Set problem 1: In the passage below on multi-cloud and multi-cluster architecture, translate the sentence "This scenario is best suited for critical data such as global user credentials." into Spanish.

Given passage:
******

A Multi-Cloud and Multi-Cluster Architecture with Kubernetes

14 min readSep 7, 2022

In recent years, there’s been much talk about multi-cloud and hybrid cloud. Multi-cloud and multi-cluster architectures can provide benefits such as high availability and multi-region zones. At the same time, both types of architectures can also reduce vendor dependency, which in turn offers a host of advantages, such as reduced costs, reduction in the need to store data with a single vendor, and the ability to take advantage of the best features each vendors has to offer, such as AI and GPU capabilities, without being locked in to one particular cloud vendor. The most discussed and implemented multi-cloud use case can be divided into these scenarios:

The first deals with sudden bursts of resource demands, which use multi-cloud setups as backup resource pools, as shown by the example in Figure 1. Daily operations of services are performed out of the user’s on-premises data center, or IDC. However, when there is a sudden burst to traffic, the service can be quickly expanded to clusters on a public cloud, such as Alibaba Cloud, to meet the demand of the traffic spike. This setup is generally suited for stateless services that are CPU- and memory-intensive, such as search, query, and computing services. These services can be quickly scaled to meet the burst in resource demand.

Figure 1. Burstable cloud resources with multi-cloud

The second scenario deals with disaster recovery, as shown in Figure 2. Usually, one cluster runs the main service and the other is used for periodic backup. Alternatively, one cluster is responsible for reading and writing, and the other backup clusters are read only. If there is a problem with the main cluster, the service can be quickly switched to the backup clusters to avoid service interruptions. This is suitable for storage services with large data volumes.

Figure 2. Disaster recovery with multi-cloud

The third is designed for the multi-site active-active scenario, as shown in Figure 3. This is similar to the proceeding scenario with the major difference being all clusters are read-write and data is synchronized in real time. This scenario is best suited for critical data such as global user credentials.

******

Set problem 2: Determine how many lines of the rows below contain the string "layout", treating uppercase and lowercase letters as distinct. Respond with the number alone.

Record extracts:
******

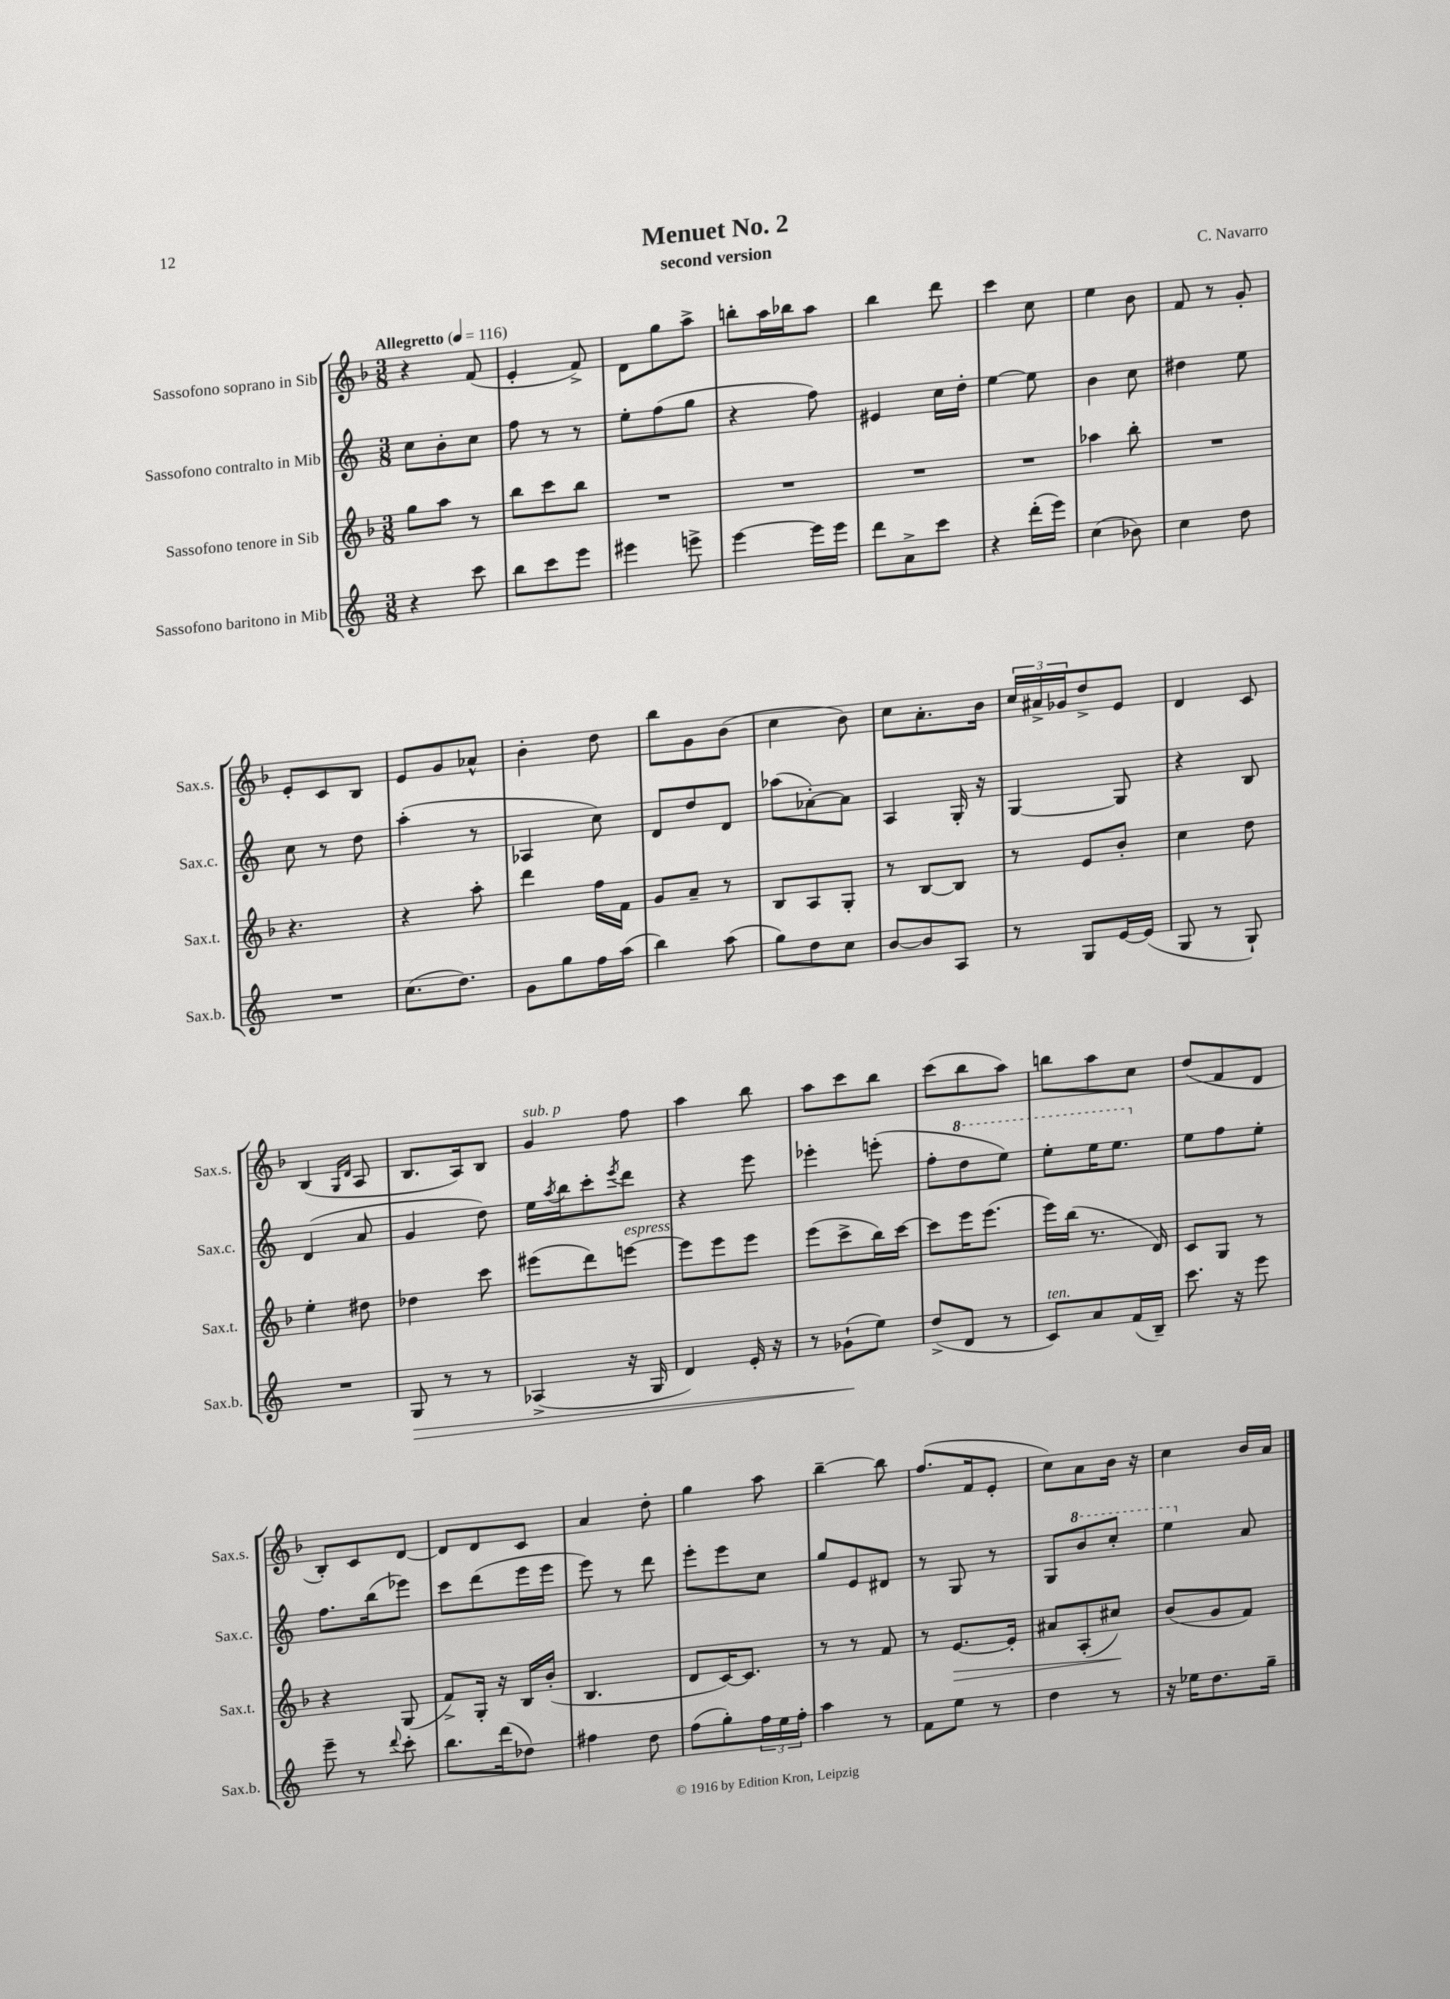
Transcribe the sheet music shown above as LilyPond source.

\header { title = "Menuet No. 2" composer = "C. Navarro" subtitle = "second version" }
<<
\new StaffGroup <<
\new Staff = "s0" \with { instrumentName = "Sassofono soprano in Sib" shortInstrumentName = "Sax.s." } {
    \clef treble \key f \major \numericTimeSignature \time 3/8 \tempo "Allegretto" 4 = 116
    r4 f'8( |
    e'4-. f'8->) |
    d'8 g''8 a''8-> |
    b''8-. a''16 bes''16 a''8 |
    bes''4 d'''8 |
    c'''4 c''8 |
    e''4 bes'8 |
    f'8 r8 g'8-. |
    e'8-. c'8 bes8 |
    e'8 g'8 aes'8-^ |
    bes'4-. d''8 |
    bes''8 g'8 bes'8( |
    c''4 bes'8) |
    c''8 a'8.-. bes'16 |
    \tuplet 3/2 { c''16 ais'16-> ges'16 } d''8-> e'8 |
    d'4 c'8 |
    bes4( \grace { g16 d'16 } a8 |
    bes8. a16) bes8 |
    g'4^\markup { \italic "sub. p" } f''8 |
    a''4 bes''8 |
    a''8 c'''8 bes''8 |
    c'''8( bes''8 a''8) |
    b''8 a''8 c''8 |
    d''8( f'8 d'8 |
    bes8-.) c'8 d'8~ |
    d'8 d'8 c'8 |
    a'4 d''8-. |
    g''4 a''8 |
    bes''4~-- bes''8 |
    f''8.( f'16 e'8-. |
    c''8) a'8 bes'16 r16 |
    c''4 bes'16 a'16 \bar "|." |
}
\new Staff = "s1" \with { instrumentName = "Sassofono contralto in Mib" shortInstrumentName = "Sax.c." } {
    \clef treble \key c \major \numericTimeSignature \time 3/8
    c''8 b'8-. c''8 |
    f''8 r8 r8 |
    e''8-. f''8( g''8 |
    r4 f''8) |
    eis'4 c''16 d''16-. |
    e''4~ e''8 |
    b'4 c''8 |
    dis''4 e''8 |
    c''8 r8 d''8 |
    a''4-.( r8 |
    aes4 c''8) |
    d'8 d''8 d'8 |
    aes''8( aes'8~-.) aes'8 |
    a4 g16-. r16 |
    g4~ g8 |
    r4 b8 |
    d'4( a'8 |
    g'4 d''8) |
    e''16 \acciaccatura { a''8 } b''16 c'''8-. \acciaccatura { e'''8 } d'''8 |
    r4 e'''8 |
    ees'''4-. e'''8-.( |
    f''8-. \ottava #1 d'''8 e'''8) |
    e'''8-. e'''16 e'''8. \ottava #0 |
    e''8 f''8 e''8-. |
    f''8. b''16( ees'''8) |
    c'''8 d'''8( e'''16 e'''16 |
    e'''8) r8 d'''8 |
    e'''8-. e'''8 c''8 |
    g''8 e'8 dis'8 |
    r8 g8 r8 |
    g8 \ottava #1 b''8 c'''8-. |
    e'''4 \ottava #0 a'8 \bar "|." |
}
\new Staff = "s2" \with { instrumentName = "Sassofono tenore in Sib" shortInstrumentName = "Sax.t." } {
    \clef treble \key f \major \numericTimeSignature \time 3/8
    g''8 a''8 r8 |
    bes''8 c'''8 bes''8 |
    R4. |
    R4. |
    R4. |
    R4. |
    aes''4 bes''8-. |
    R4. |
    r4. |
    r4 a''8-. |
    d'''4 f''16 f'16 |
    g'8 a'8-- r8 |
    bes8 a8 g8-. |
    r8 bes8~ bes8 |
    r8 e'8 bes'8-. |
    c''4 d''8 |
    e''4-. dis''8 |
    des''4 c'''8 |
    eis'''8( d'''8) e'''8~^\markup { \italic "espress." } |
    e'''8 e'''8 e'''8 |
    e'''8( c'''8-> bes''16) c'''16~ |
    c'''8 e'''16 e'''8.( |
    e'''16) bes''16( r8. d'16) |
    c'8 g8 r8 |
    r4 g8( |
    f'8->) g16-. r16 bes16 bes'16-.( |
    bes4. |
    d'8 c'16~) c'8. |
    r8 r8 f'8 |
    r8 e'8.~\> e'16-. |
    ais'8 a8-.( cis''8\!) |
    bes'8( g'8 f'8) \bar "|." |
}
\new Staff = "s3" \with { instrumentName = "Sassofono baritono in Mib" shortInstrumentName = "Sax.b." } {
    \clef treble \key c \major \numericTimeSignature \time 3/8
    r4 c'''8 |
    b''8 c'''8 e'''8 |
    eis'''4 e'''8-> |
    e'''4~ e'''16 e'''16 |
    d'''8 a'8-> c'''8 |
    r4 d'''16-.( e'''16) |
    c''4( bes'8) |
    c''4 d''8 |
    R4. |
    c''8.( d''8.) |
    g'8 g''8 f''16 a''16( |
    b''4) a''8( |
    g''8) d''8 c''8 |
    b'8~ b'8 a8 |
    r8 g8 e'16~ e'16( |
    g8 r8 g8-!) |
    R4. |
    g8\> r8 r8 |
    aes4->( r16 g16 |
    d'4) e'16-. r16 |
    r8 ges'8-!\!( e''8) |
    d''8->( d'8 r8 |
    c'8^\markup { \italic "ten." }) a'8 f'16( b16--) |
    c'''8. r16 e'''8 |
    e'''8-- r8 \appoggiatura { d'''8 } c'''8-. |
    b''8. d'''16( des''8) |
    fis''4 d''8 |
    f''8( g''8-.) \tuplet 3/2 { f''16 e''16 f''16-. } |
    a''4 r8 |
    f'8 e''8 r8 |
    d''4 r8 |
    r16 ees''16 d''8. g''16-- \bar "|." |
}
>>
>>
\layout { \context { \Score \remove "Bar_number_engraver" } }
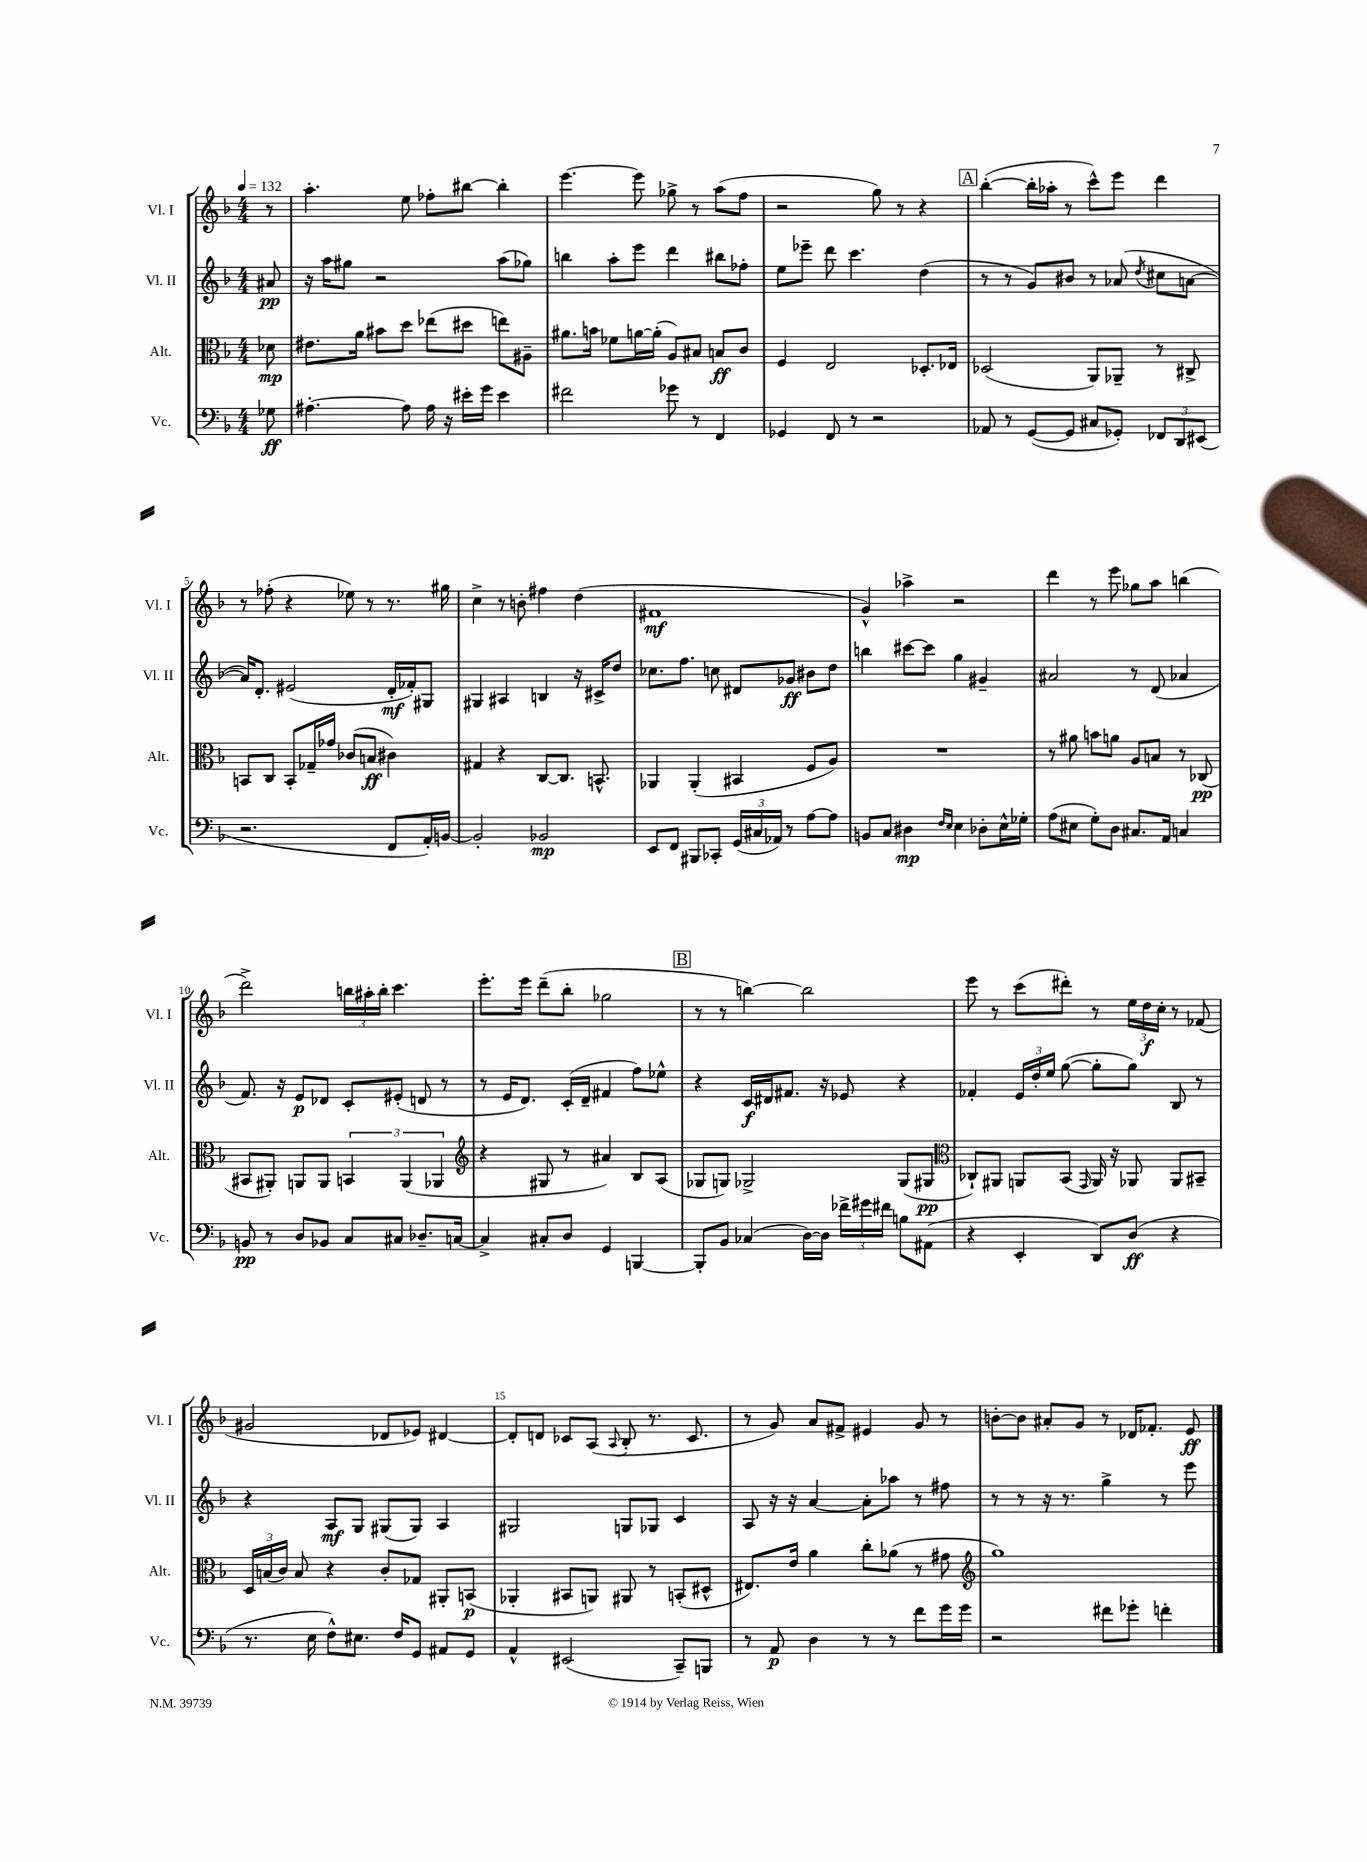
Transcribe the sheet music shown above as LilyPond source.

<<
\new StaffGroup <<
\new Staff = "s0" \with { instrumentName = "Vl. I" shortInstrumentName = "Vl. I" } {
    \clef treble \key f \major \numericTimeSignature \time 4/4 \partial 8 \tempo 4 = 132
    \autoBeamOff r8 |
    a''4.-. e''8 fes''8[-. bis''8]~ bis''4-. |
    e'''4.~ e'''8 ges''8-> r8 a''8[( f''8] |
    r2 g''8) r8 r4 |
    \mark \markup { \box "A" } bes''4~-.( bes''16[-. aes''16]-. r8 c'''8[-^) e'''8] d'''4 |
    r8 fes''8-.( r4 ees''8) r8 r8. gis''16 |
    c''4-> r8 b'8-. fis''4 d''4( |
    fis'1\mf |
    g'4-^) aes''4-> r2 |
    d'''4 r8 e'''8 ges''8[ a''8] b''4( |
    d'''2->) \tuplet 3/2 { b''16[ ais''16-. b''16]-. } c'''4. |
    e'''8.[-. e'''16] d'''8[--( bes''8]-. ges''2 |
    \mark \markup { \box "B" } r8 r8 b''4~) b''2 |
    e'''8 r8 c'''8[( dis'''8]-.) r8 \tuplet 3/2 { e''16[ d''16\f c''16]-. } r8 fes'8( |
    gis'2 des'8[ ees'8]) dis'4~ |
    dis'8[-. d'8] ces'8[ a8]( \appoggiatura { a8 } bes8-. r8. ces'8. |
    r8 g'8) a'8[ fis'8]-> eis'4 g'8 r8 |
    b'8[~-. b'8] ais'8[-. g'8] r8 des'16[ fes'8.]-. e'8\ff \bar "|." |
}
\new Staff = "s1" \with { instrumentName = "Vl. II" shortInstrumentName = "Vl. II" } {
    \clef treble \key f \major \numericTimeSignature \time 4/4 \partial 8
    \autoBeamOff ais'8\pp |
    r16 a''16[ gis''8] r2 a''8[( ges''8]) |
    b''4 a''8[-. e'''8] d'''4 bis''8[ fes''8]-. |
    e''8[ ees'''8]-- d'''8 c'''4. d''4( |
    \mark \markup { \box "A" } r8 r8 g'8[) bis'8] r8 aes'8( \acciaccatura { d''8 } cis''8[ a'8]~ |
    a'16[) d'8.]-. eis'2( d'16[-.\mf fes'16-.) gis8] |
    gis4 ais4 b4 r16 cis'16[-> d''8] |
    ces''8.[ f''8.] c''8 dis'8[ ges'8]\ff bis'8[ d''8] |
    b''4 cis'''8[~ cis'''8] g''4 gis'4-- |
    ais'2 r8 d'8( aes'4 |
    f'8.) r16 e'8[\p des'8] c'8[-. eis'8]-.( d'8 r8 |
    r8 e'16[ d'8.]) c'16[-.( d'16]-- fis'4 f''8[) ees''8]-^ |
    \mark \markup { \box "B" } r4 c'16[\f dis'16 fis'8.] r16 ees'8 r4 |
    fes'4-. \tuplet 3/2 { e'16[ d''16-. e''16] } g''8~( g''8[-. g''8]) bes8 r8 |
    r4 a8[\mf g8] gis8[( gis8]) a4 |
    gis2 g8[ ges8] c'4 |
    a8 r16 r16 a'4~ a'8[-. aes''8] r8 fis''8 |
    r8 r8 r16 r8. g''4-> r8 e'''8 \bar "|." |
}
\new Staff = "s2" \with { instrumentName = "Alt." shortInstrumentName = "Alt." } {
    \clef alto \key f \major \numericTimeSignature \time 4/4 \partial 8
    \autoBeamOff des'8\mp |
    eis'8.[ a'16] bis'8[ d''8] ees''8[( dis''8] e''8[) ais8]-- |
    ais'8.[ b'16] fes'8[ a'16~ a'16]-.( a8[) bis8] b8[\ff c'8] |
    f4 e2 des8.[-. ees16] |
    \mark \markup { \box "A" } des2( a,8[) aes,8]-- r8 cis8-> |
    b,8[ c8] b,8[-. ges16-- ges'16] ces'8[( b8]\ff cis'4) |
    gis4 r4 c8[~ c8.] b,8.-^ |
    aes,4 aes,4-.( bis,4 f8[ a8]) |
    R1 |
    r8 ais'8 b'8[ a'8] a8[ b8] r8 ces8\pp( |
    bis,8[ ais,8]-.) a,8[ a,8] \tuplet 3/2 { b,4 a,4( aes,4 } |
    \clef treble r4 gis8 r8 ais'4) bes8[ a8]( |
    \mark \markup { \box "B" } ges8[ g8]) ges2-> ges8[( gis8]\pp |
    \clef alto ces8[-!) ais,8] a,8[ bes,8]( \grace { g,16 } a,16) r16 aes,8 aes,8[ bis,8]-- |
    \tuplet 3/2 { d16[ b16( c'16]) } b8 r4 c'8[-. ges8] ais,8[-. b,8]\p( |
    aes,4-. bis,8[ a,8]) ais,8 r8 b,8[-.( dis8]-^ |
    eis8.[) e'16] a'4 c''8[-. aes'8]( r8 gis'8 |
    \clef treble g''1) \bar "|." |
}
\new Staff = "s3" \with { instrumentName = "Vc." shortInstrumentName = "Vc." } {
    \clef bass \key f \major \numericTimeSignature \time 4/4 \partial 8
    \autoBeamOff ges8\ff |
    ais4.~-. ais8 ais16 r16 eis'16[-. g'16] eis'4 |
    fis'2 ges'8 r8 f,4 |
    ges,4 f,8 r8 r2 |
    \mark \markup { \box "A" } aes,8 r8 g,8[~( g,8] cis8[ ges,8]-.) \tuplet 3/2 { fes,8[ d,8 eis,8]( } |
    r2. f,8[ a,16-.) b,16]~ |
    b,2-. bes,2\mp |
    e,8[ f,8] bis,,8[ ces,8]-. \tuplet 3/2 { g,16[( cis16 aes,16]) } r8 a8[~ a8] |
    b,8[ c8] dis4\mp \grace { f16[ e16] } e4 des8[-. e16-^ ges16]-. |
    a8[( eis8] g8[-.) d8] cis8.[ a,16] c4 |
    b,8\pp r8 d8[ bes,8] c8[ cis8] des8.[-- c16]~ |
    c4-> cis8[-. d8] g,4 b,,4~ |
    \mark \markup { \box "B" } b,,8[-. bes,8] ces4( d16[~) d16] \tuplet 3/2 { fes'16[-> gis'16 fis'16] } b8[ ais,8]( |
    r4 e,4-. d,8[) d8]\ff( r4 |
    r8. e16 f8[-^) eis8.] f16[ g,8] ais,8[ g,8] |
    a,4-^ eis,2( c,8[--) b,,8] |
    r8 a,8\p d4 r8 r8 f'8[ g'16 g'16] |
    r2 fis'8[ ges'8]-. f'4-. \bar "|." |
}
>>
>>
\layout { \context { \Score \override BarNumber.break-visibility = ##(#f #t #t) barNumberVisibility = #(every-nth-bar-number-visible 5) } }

******

Correct result 1: Este escenario es el más adecuado para datos críticos, como las credenciales globales de los usuarios.

Correct result 2: 2